Your assignment: Using the data beneath this instruction, retype only the lines from the one that contains "Figure 19. Relationship" down to the one that contains "Figure 16. Numerical", both included, exactly as they appear.

Data shown:
____________________

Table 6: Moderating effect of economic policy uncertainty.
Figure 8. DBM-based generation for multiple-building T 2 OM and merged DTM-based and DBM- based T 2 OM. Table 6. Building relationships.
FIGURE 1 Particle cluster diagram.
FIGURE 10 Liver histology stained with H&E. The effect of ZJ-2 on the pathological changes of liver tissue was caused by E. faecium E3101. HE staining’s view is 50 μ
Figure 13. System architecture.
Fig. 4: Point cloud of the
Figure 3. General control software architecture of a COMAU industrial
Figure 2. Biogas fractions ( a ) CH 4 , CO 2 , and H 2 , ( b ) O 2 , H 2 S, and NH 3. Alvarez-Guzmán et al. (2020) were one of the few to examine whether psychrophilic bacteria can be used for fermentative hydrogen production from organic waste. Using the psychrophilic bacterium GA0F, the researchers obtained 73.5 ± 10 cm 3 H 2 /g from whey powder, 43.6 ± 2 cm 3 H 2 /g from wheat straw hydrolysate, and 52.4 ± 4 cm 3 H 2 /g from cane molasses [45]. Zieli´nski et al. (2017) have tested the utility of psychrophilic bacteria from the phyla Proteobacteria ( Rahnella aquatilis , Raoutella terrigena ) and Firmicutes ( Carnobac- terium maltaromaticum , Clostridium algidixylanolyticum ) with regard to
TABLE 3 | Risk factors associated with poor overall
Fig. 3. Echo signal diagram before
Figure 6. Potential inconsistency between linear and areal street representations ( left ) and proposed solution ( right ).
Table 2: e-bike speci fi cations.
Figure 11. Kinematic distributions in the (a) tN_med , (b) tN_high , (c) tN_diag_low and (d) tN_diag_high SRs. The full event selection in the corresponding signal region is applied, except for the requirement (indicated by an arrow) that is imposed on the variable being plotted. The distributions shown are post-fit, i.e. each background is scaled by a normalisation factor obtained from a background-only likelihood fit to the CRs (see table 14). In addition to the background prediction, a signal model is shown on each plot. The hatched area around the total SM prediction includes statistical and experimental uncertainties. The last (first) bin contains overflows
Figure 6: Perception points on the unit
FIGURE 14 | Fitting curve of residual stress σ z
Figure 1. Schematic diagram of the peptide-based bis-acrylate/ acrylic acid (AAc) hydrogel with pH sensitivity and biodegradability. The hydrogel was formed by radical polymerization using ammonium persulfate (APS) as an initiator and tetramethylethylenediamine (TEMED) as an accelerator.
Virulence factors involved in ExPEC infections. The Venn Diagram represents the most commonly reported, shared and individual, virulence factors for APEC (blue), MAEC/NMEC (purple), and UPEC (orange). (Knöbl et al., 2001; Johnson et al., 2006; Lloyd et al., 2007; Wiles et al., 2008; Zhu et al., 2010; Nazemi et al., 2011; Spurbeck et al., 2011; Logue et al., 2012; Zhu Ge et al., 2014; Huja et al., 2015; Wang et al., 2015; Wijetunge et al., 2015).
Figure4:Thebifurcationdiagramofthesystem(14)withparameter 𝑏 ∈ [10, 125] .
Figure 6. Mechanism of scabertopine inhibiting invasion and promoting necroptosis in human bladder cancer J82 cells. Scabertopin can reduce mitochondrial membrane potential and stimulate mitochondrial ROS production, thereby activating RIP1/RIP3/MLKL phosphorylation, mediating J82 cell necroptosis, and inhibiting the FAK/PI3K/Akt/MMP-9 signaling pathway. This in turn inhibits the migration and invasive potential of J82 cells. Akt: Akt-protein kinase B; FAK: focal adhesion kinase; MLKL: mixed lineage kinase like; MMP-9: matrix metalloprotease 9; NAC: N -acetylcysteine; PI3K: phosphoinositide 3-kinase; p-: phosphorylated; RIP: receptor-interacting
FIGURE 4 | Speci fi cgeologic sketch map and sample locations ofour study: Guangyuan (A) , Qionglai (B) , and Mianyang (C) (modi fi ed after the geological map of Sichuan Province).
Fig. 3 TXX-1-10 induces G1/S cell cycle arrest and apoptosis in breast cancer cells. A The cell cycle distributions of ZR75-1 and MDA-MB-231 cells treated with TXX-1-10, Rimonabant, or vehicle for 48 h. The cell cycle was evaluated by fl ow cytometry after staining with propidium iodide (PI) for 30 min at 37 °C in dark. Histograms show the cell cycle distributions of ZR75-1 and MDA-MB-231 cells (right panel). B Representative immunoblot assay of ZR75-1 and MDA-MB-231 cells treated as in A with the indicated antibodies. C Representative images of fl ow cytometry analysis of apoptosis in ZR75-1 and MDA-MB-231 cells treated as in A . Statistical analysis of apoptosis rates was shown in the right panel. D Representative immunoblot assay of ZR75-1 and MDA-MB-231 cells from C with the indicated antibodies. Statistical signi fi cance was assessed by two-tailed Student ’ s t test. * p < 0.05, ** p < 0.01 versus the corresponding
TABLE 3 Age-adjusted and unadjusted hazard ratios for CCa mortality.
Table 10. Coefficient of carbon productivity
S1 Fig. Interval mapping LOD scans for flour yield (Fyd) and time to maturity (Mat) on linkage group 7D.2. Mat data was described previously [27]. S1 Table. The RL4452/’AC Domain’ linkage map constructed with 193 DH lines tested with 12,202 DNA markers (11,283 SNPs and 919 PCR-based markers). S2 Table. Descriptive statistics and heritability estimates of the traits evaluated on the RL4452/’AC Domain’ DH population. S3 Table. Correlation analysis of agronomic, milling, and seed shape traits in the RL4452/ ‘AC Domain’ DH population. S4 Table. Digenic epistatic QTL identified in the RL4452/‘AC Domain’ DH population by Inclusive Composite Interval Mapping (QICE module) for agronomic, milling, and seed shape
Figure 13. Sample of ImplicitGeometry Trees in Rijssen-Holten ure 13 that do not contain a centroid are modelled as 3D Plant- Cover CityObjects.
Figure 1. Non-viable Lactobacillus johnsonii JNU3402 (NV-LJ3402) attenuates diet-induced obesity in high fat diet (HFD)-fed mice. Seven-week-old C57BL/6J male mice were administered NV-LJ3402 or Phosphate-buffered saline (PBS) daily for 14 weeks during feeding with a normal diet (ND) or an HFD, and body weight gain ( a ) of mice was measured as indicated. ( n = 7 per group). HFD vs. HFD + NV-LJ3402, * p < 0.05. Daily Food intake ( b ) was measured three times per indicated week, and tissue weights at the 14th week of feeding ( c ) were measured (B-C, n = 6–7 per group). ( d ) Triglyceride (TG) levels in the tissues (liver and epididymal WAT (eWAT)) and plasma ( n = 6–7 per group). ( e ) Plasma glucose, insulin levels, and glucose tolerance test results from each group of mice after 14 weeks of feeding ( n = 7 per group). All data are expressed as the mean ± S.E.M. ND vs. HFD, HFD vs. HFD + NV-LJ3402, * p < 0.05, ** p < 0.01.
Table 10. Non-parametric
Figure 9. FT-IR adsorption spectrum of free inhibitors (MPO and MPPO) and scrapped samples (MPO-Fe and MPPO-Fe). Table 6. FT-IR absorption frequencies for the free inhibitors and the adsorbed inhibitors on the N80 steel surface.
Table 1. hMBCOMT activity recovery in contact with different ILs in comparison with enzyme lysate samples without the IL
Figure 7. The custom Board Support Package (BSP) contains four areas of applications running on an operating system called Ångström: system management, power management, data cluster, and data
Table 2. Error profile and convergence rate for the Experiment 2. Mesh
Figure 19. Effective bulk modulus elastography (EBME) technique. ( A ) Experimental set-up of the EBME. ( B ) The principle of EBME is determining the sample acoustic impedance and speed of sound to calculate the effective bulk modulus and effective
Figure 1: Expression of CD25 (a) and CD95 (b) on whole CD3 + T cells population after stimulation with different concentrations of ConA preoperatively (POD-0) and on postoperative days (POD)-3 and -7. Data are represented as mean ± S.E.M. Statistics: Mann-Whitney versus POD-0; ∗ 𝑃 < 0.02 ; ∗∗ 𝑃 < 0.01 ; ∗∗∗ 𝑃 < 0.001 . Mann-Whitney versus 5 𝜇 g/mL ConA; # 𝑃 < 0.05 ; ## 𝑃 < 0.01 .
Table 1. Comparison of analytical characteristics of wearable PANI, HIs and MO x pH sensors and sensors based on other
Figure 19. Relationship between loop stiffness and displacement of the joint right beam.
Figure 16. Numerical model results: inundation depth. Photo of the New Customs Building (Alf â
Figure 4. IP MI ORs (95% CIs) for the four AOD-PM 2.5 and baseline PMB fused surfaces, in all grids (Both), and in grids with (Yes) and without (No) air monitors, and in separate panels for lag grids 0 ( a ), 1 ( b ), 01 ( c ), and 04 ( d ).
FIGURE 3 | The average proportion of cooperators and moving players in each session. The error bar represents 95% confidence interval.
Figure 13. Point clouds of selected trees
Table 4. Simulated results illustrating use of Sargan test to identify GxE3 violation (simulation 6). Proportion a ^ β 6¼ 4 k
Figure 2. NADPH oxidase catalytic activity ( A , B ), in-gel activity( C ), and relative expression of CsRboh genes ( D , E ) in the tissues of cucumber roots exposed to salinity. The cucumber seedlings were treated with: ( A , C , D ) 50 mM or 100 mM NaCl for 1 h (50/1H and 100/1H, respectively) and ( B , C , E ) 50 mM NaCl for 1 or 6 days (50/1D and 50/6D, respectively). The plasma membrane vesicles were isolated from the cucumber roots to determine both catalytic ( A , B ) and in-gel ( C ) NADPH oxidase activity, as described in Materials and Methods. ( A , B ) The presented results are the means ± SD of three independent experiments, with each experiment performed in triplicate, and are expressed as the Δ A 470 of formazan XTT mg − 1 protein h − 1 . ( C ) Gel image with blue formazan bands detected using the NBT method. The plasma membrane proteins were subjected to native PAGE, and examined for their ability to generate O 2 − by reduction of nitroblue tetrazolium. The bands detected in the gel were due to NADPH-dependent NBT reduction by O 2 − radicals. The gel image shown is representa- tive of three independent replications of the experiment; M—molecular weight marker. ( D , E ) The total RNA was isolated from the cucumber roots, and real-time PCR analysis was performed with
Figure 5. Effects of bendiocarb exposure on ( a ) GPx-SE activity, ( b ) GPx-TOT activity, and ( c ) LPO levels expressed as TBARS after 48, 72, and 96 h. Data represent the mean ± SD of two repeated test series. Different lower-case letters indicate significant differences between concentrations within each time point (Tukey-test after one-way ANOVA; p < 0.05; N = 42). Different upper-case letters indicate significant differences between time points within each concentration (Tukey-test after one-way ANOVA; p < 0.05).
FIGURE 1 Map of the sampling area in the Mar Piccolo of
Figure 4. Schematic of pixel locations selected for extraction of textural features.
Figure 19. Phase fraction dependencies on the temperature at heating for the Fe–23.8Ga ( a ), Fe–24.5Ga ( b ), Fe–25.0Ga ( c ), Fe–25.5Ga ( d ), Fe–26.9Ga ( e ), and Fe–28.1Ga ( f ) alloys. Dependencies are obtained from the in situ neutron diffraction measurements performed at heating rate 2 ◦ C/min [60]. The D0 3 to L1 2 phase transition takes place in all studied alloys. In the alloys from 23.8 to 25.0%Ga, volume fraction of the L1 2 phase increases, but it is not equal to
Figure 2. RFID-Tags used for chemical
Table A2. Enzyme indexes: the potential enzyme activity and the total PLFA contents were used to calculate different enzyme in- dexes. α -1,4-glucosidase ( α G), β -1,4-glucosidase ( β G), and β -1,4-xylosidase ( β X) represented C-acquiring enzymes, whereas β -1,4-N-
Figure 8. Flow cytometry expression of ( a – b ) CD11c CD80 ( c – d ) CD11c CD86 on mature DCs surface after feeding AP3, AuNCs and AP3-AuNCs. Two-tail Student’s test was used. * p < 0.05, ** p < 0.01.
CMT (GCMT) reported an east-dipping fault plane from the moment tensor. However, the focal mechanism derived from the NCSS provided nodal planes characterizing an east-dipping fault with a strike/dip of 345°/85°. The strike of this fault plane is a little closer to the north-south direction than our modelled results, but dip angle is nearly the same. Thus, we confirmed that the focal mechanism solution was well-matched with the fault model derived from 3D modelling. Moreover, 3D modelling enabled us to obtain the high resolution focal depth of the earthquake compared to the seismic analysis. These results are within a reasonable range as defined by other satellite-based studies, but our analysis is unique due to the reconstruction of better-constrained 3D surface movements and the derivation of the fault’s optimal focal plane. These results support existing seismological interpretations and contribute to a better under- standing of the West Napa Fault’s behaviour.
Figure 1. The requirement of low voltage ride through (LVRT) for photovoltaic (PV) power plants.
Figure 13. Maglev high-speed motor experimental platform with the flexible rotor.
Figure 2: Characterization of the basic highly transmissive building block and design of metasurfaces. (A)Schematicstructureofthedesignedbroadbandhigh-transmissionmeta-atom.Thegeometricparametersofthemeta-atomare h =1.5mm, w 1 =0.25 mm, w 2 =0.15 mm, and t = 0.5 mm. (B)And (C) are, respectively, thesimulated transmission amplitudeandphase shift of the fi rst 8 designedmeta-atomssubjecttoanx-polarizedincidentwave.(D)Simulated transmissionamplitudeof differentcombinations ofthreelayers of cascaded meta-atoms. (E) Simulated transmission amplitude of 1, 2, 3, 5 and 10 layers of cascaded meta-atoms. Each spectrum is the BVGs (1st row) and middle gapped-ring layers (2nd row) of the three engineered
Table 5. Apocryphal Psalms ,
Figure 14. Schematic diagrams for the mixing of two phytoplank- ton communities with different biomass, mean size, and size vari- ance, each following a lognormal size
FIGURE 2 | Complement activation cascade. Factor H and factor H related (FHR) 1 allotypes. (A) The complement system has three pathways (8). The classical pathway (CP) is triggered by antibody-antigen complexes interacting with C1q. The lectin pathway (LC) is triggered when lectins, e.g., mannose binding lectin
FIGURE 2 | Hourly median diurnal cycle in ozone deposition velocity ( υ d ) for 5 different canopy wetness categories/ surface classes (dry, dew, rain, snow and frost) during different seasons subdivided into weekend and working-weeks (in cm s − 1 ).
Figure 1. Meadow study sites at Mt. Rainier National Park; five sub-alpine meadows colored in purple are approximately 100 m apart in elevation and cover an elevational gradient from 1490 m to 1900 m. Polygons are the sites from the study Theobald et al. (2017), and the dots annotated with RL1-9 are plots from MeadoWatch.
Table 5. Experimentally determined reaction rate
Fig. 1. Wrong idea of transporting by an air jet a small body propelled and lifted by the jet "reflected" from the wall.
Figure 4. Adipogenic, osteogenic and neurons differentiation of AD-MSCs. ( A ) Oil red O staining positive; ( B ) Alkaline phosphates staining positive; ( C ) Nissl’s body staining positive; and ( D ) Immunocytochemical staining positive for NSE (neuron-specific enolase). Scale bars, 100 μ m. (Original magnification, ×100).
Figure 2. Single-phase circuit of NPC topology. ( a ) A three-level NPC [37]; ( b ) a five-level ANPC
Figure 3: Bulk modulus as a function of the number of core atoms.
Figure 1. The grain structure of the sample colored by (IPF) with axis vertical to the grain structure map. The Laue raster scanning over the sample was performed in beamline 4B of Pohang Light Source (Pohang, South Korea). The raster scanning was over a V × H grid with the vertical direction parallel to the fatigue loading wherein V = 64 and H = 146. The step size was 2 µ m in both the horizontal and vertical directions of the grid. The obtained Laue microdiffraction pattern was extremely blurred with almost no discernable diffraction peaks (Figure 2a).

____________________

Result of this exercise:
Figure 19. Relationship between loop stiffness and displacement of the joint right beam.
Figure 16. Numerical model results: inundation depth. Photo of the New Customs Building (Alf â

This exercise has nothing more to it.